VPS Quick start

This pages contains a small summary of the default configuration of our systems. Please read this page carefully to get started with a Greenhost VPS-es smoothly.

Contents

Installed applications

Greenhost VPS-es are very minimal installed. It is however easy to add your own required software. We made this choice because we do not want to provide you with bloated systems.

In contrast of many other cloud providers, there is also no Greenhost software installed on the systems. This makes sure there is no outside interference with the configuration or access rights of your system.

As with every provider, there are some specific configurations on our platform. This short guide should help you with the basics of our setup.

The examples in the helpdesk page concentrate on Debian/Ubuntu based systems.

Accessing your system

The primary way of accessing you system will be SSH. Although we do provide a graphical user interface to your system, this is only meant for emergency access. Normally operation is by using a terminal and SSH.

Standard we do NOT provide password access and only allow access with the use of a SSH key. This to improve security. It is assumed you already have a SSH-key or are capable of creating one. As this is very platform specific, this is not part of this manual. There are many great manuals about creating an SSH key pair on the internet.

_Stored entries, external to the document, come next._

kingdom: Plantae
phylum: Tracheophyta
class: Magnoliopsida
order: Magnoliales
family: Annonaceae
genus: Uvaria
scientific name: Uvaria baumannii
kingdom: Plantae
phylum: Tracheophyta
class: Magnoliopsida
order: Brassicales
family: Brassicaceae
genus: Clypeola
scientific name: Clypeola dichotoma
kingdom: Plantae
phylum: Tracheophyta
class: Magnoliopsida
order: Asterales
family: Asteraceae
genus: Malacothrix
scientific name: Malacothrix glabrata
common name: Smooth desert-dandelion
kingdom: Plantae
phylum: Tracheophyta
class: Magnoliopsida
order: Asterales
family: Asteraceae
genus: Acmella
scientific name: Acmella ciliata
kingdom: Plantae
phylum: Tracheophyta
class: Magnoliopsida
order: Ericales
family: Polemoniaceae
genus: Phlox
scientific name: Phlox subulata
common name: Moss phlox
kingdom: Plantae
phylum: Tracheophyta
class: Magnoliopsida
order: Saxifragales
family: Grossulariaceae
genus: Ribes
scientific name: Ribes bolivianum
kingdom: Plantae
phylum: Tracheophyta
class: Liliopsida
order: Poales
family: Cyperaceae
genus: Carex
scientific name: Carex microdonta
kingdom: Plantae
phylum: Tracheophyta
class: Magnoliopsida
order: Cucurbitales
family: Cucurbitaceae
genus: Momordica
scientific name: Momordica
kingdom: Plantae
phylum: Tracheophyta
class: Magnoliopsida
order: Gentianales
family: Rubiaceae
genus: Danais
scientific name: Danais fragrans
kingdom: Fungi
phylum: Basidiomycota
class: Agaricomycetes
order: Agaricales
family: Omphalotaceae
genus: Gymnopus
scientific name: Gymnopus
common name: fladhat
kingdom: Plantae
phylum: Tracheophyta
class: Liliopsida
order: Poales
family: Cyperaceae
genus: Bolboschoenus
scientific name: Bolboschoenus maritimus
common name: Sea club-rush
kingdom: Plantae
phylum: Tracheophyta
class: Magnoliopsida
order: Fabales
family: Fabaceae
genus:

During creation of the VPS from our service center, the SSH public key of your choice will be installed. After first boot, and if you want to change/remove/add the access keys, this can be done on the system itself by editing the SSH key file, which can be found in ~/.ssh/authorized_keys

Firewall

What firewall software is installed

Linux uses standard iptables to manage the firewall. This command controls the firewall settings. However, after a reboot, those settings are forgot; the settings are not persistent.

To make a persistent configuration, VPS-es are pre-installed with the applications iptables-persistent and netfilter-persistent. This pair of applications makes is possible to read/write the firewall configuration from disk an load it during boot time.

If you are planning to use a different firewall manager, it can be advisable to remove those packages.

For security reasons a default firewall configuration is installed.

What is the standard configuration

Standard the system is configured as follows:

  • Outgoing traffic: All traffic allowed
  • Incoming traffic: The default policy is DROP. Only port 22 (SSH), 80 (HTTP) and 443 (HTTPS) is allowed

If you want to open ports to allow traffic, a simple iptables command can be executed. For example to open port 8080 on TCP, someone can execute:

# iptables -A INPUT -p tcp --dport 8080 -j ACCEPT

Please note, this change is not persistent and will not survive a reboot. After changing the firewall test the desired configuration and if you are satisfied, save the configuration

# iptables-save > /etc/iptables/rules.v4

Kernel

The kernel of you system is loaded outside of the VPS. You can configure the desired kernel in the configuration panel of the VPS. We advice to keep this to the default setting.

Kernel modules are placed in /lib/modules/{kernel_version} during boot. This is a tmpfs always contains the latest kernel modules.

Kernels are standard compatible with docker, wireguard, aufs and other common server applications.

It is possible to migrate to management of the kernel from within the VPS. You can do this by selecting the special kernel pyGrub. You will also need to install grub and other kernel tools in your system.

This is however not advised as it will break some features of our platform (Encrypted VPS, API interface for VPS).